Monday, 16 July 2012

STATE PENSION – HOW MUCH WILL I GET?

There is also help in answering the "How much?" question. You can go on-line or telephone the State Pension Forecast team and obtain a forecast which will give you an estimate of the State Pension that you may get at State Pension age. If you live in the UK you can get a forecast online by visiting the website www.direct.gov.uk/pensionforecast and following the links, or by calling the Future Pension Centre who will take your application over the phone. Their telephone number is 0845 3000168.

Monday, 9 July 2012

STATE PENSION – WILL I GET IT?

How do you qualify for it? The amount of basic State Pension you are entitled to is based on your National Insurance contributions record over your working life from age 16 until State Pension age. A minimum amount of contributions and/or credits is required to make a year count as a “qualifying year” towards your overall contributions record. The rules are a bit complex but the new rules basically require that a man or woman needs to have built up 30 qualifying years or more before their State Retirement Age to qualify for the full basic State Pension. Normally a qualifying year is one in which you have paid the full required National Insurance payments for your employment or self-employment. In some cases, however, you can build up qualifying year “credits” without having to have paid National Insurance payments, e.g. those getting Child Benefit or caring for someone who is sick or disabled, or those who are ill or unemployed.

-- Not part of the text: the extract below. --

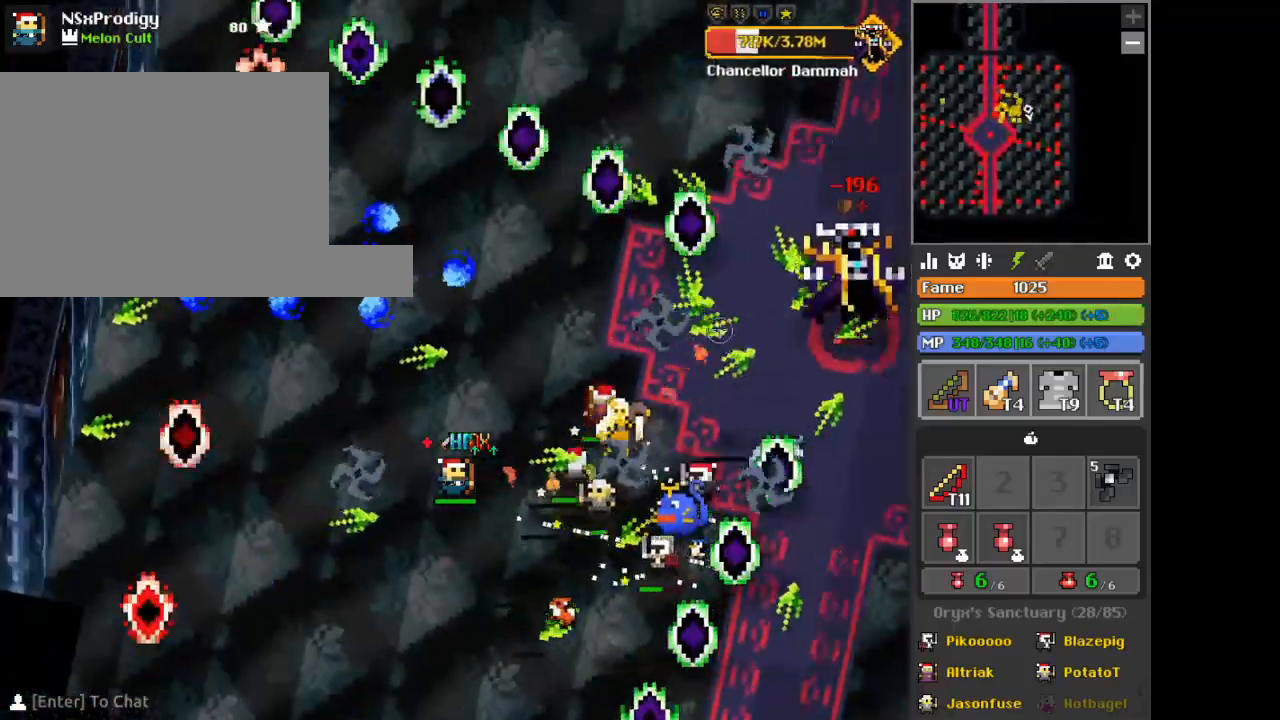
{"keys": ["w"], "mouse": [], "events": [[41, "d", "down"], [41, "space", "up"], [417, "d", "up"]]}
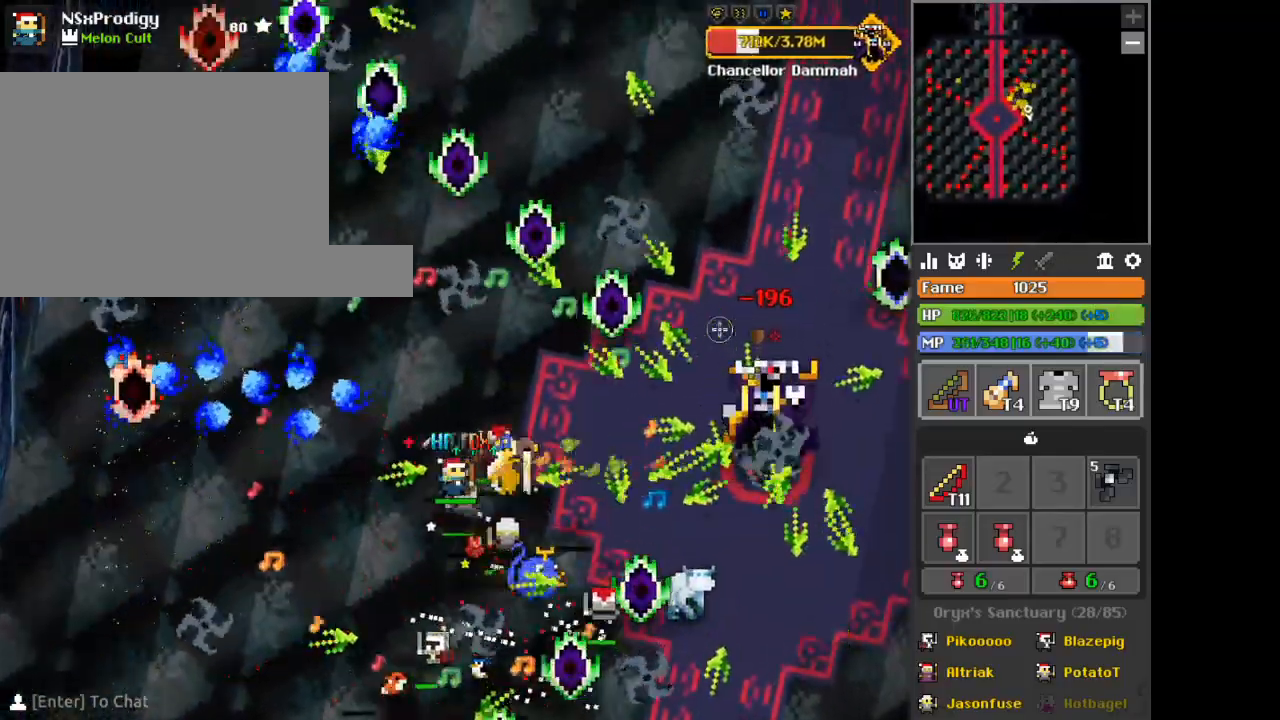
{"keys": ["w"], "mouse": [], "events": [[42, "a", "down"], [167, "x", "down"], [292, "a", "up"], [292, "x", "up"], [417, "x", "down"], [501, "x", "up"]]}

So the obvious questions are “When will I get it?” and “How much will I get?” To find out when you will get it, you can go on-line to www.direct.gov.uk/en/pensionsandretirementplanning and go to “Calculating Your State Pension Age”. You input your date of birth and you will find out what your State Retirement Age will be. Unfortunately the previous retirement ages of 60 for women and 65 for men are changing – for the worse.

Monday, 2 July 2012

STATE PENSION – WORTH KNOWING ABOUT!


There is much discussion in the media about people having to work longer because they will not have built up an adequate pension. We do see this failure to make adequate provision on virtually a daily basis. Sometimes it is because the person’s income will just not stretch to it and in other cases, people simply prefer not to worry about saving for the long term. In any case there is at least one area where virtually everyone who works can rely on as regards a pension income – the State Pension. It may not be huge but it is still worth having! Many people lack information about the State Pension and how it might affect them, so we decided to cover the basic points here.

In 2012/2013 the Basic State Pension payment for those who qualify is up to £107.45 per week. This payment goes up annually in line with inflation. This may not sound a great deal, but to get a similar pension income from a personal pension you would need to have saved up over £100,000. It is worth having! You might be interested to know that the concept of a UK State Pension did not come about until 1908. At that time you needed to be 70 or over and you would receive £31.50 per year!

Monday, 25 June 2012

THE PROPERTY MARKET

The property market generally does not look to be rising or falling to any great degree. It has largely been Landlords buying and selling buy-to-let properties that have kept some life in the market. In the first quarter of 2012 there was an increase in mortgages completing due to the March deadline for the Stamp Duty reduction for First Time Buyers. The Government and builders are seeking to continue to encourage First Time Buyers with a number of options for buying new-build properties. There are also still some part-buy/part-let solutions. However, the real problem with the property market is that segment who are locked into their present mortgage arrangements due to the changes in the mortgage market over the past several years. We have seen various options virtually disappear, including 95% and 100% mortgage, self-certification mortgages for the self-employed, and mortgage options for those with past credit problems. However, the mortgage market is starting to become a bit more flexible and it is worth staying in touch in case options open up.

Friday, 15 June 2012

INVESTMENT – BE GUIDED BY THE RISK YOU ARE WILLING TO TAKE!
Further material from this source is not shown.